| Population and Housing Estimates for State Responsibility Area and CDF Direct Protection Area |
The Fire and Resource Assessment Program (FRAP) of the California Department of Forestry and Fire Protection provides estimates of the number of people and housing units in State Responsibility Area (SRA) and in the California Department of Forestry and Fire Protection Direct Protection Area (CDF DPA). These numbers underestimate the actual number of people and housing units CDF protects because wildfires originating on CDF DPA have the potential to burn into adjacent, densely populated areas (Local Zone).
Data Sources
| click for population and housing estimates |
Population/housing: Population and housing estimates are based on the 1990 post-census Tiger/line files from the U.S. Department of Commerce, Bureau of the Census. These data quantify population and housing by census block.
Census blocks vary in area. Within urban areas, they can be
as small as a city block. At the other extreme, blocks can be thousands of acres in areas
that are largely unpopulated public lands. For example, the figure at right shows the
4,146 census blocks for Mendocino County. The blocks become quite small in cities like
Ukiah, but are very large in the portions of the county that are largely rural and
dominated by public landholdings.
Housing units in the census data include traditional forms of housing and also teepees, caves, and other less conventional dwellings. Census blocks can extend offshore or include lakes to account for houseboats. It is important not to confuse the notion of housing units as used by the Census Bureau with structures, a term that does not always connote human residence.
Because the census data represent conditions in 1990, they do not portray post-1990 population changes. Nonetheless, the data provide a reliable source of spatially referenced population statistics, and are in common use by numerous public and private entities for a variety of purposes.

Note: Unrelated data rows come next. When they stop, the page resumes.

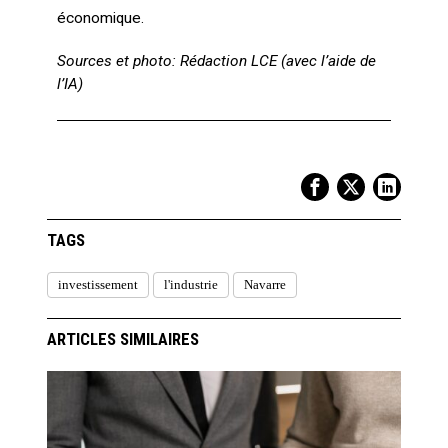
économique.
Sources et photo: Rédaction LCE (avec l’aide de
l’IA)
TAGS
investissement
l'industrie
Navarre
ARTICLES SIMILAIRES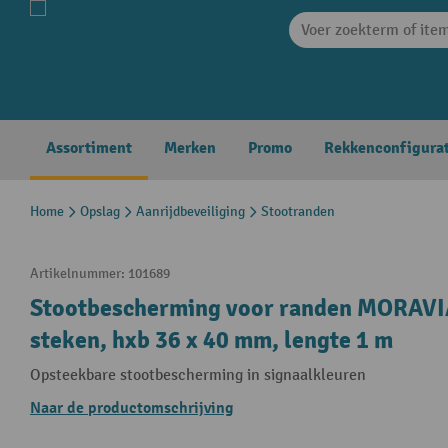
search
Skip to main navigation
Assortiment
Merken
Promo
Rekkenconfigura
Home
Opslag
Aanrijdbeveiliging
Stootranden
Artikelnummer:
101689
Stootbescherming voor randen MORAVIA
steken, hxb 36 x 40 mm, lengte 1 m
Opsteekbare stootbescherming in signaalkleuren
Naar de productomschrijving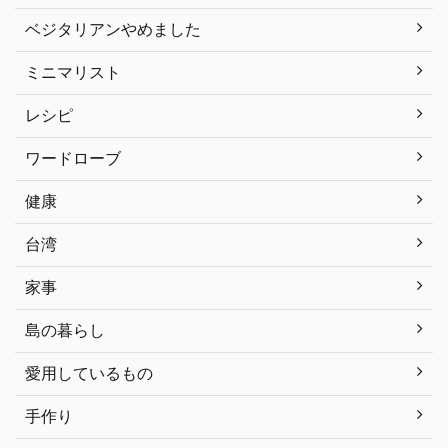
ベジタリアンやめました
ミニマリスト
レシピ
ワードローブ
健康
台湾
家事
島の暮らし
愛用しているもの
手作り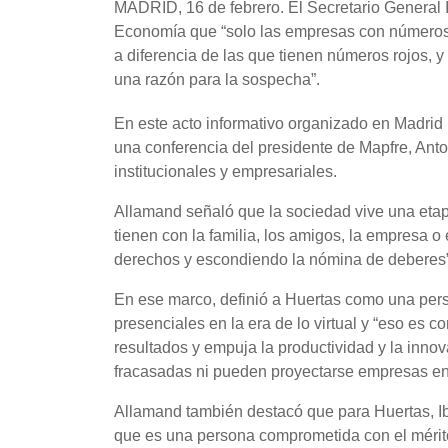
MADRID, 16 de febrero. El Secretario General 
Economía que “solo las empresas con números a
a diferencia de las que tienen números rojos, y
una razón para la sospecha”.
En este acto informativo organizado en Madri
una conferencia del presidente de Mapfre, Anto
institucionales y empresariales.
Allamand señaló que la sociedad vive una eta
tienen con la familia, los amigos, la empresa o 
derechos y escondiendo la nómina de deberes”, 
En ese marco, definió a Huertas como una per
presenciales en la era de lo virtual y “eso es
resultados y empuja la productividad y la inn
fracasadas ni pueden proyectarse empresas e
Allamand también destacó que para Huertas, I
que es una persona comprometida con el mérito,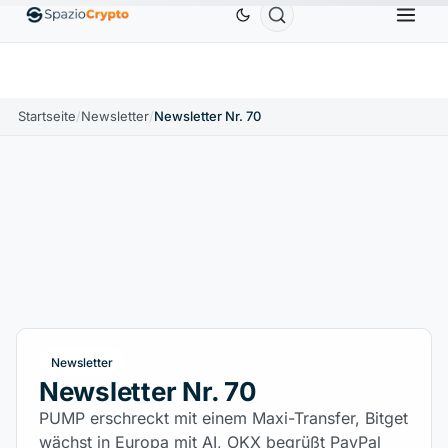
1.880,58 $
Tether
0,9991 $
BNB
586,64 $
ETH
↑1.90%
USDT
↑0.00%
BNB
↑2.10%
Startseite
/
Newsletter
/
Newsletter Nr. 70
Newsletter
Newsletter Nr. 70
PUMP erschreckt mit einem Maxi-Transfer, Bitget
wächst in Europa mit AI, OKX begrüßt PayPal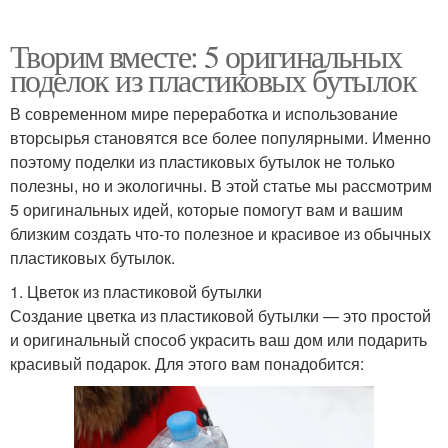
Творим вместе: 5 оригинальных
поделок из пластиковых бутылок
В современном мире переработка и использование
вторсырья становятся все более популярными. Именно
поэтому поделки из пластиковых бутылок не только
полезны, но и экологичны. В этой статье мы рассмотрим
5 оригинальных идей, которые помогут вам и вашим
близким создать что-то полезное и красивое из обычных
пластиковых бутылок.
1. Цветок из пластиковой бутылки
Создание цветка из пластиковой бутылки — это простой
и оригинальный способ украсить ваш дом или подарить
красивый подарок. Для этого вам понадобится: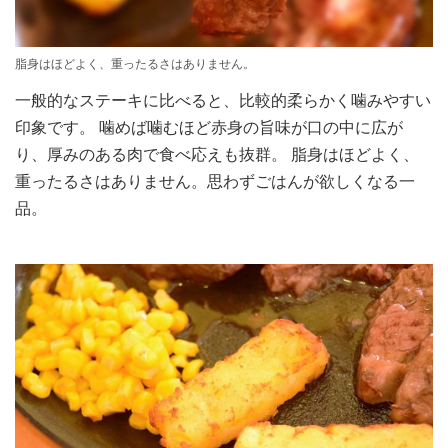
脂身はほどよく、重ったるさはありません。
一般的なステーキに比べると、比較的柔らかく噛みやすい
印象です。 噛めば噛むほど赤身の旨味が口の中に広が
り、厚みのある肉で食べ応えも抜群。 脂身はほどよく、
重ったるさはありません。思わずごはんが欲しくなる一
品。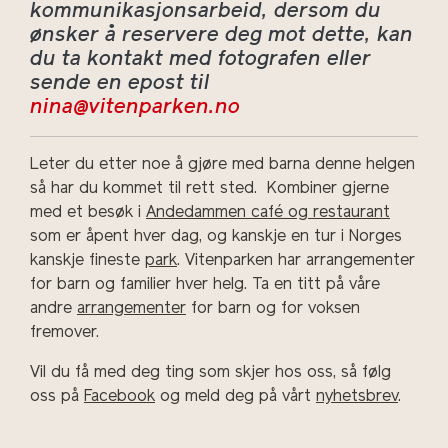
kommunikasjonsarbeid, dersom du
ønsker å reservere deg mot dette, kan
du ta kontakt med fotografen eller
sende en epost til
nina@vitenparken.no
Leter du etter noe å gjøre med barna denne helgen
så har du kommet til rett sted. Kombiner gjerne
med et besøk i
Andedammen café og restaurant
som er åpent hver dag, og kanskje en tur i Norges
kanskje fineste
park
. Vitenparken har arrangementer
for barn og familier hver helg. Ta en titt på våre
andre
arrangementer
for barn og for voksen
fremover.
Vil du få med deg ting som skjer hos oss, så følg
oss på
Facebook
og meld deg på vårt
nyhetsbrev
.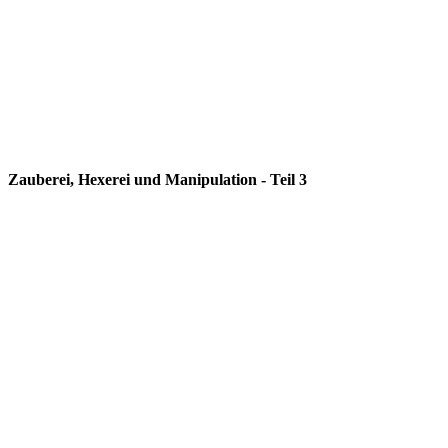
Zauberei, Hexerei und Manipulation - Teil 3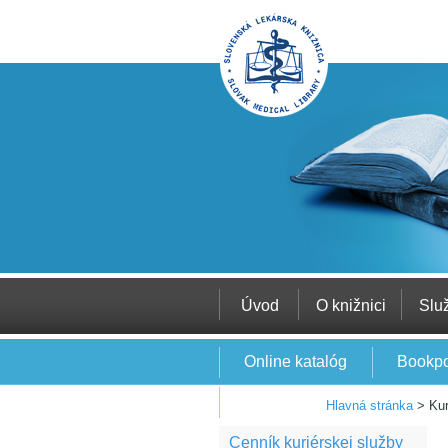
Úvod
O knižnici
Slu
Online katalóg
Bookpo
EBSCO
Hlavná stránka
>
Kur
Cenník kuriérskej služby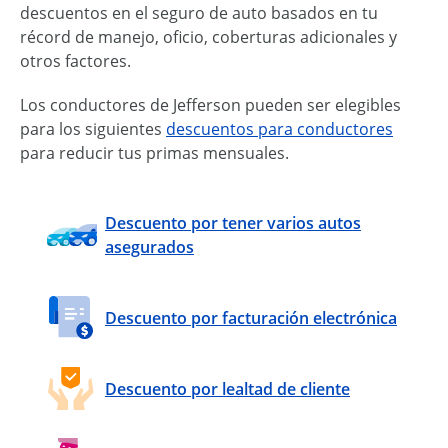
descuentos en el seguro de auto basados en tu
récord de manejo, oficio, coberturas adicionales y
otros factores.
Los conductores de Jefferson pueden ser elegibles
para los siguientes
descuentos para conductores
para reducir tus primas mensuales.
Descuento por tener varios autos
asegurados
Descuento por facturación electrónica
Descuento por lealtad de cliente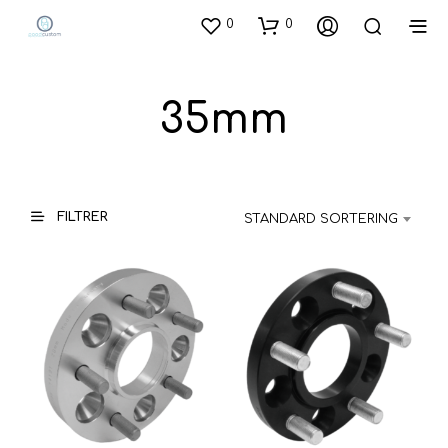
0
0
35mm
FILTRER
STANDARD SORTERING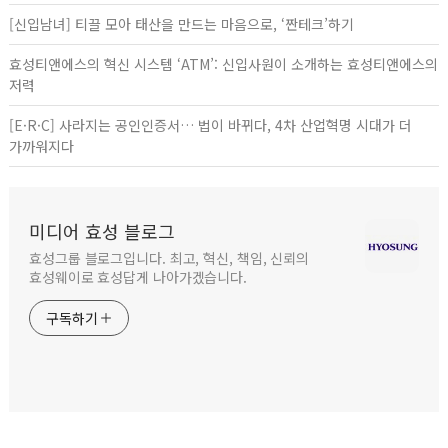
[신입남녀] 티끌 모아 태산을 만드는 마음으로, ‘짠테크’하기
효성티앤에스의 혁신 시스템 ‘ATM’: 신입사원이 소개하는 효성티앤에스의
저력
[E·R·C] 사라지는 공인인증서… 법이 바뀌다, 4차 산업혁명 시대가 더
가까워지다
미디어 효성 블로그
효성그룹 블로그입니다. 최고, 혁신, 책임, 신뢰의
효성웨이로 효성답게 나아가겠습니다.
구독하기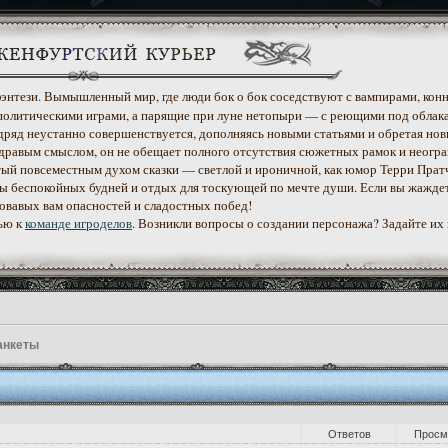
 фэнтези. Вымышленный мир, где люди бок о бок соседствуют с вампирами, конн
политическими играми, а парящие при луне нетопыри — с реющими под облак
дряд неустанно совершенствуется, дополняясь новыми статьями и обретая нов
дравым смыслом, он не обещает полного отсутствия сюжетных рамок и неогр
етый повсеместным духом сказки — светлой и ироничной, как юмор Терри Прат
уеты беспокойных будней и отдых для тоскующей по мечте души. Если вы жажде
ровавых вам опасностей и сладостных побед!
ью к
команде игроделов
. Возникли вопросы о создании персонажа? Задайте их
анкеты
Ответов
Просм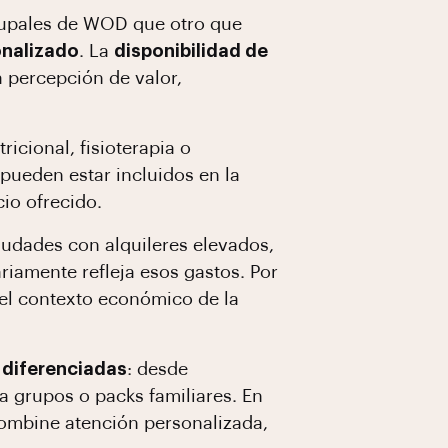
grupales de WOD que otro que
onalizado
. La
disponibilidad de
 percepción de valor,
icional, fisioterapia o
 pueden estar incluidos en la
io ofrecido.
ciudades con alquileres elevados,
riamente refleja esos gastos. Por
 el contexto económico de la
 diferenciadas
: desde
 grupos o packs familiares. En
mbine atención personalizada,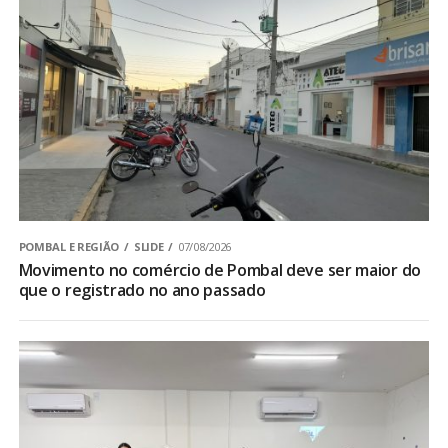
POMBAL E REGIÃO
SLIDE
07/08/2026
Movimento no comércio de Pombal deve ser maior do
que o registrado no ano passado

SRA/DPA: SRA consists of state and private lands (excluding areas of dense population and agricultural lands) for which the Board of Forestry has determined the state has financial responsibility to protect natural resources from wildfire (PRC 4125-4127). To consolidate areas of legal responsibility into larger blocks that can be more efficiently protected, CDF "swaps" portions of SRA protection responsibility with other agencies through the "balancing of protection" process. The resulting areas (CDF DPA) represent the land base for which CDF is the actual primary provider of fire protection services. Teale Data Center maintains digital spatial data for SRA and DPA on a continuous basis for the Department. For this exercise, FRAP used the July, 1995 version of the data.
Calculation Procedure
FRAP overlaid census block data with SRA and DPA data using a geographic information system (GIS) and apportioned the population in each census block to SRA and DPA lands.
For SRA, since a census block can include both public and private lands, the analysis assumes that only private (and Department of Defense) lands can be populated. For example, if a 100 acre census block has 5,000 people and it is 10% in private ownership, the 10 acres of private land are assumed to have all 5,000 people. If only 80% of this private land is actually SRA, the SRA population is assumed to be .8 x 5,000 = 4,000. The remaining 1,000 people are assumed to live within the remaining non-SRA private lands.
For DPA, if the DPA line splits the private lands in a census block, we apportion the population based on relative acreage. For example, if a census block has 5,000 people, and 60% of the private land is DPA, then the DPA population is 5,000 x .6 = 3,000. The remaining 2,000 people are assumed to live within non-DPA.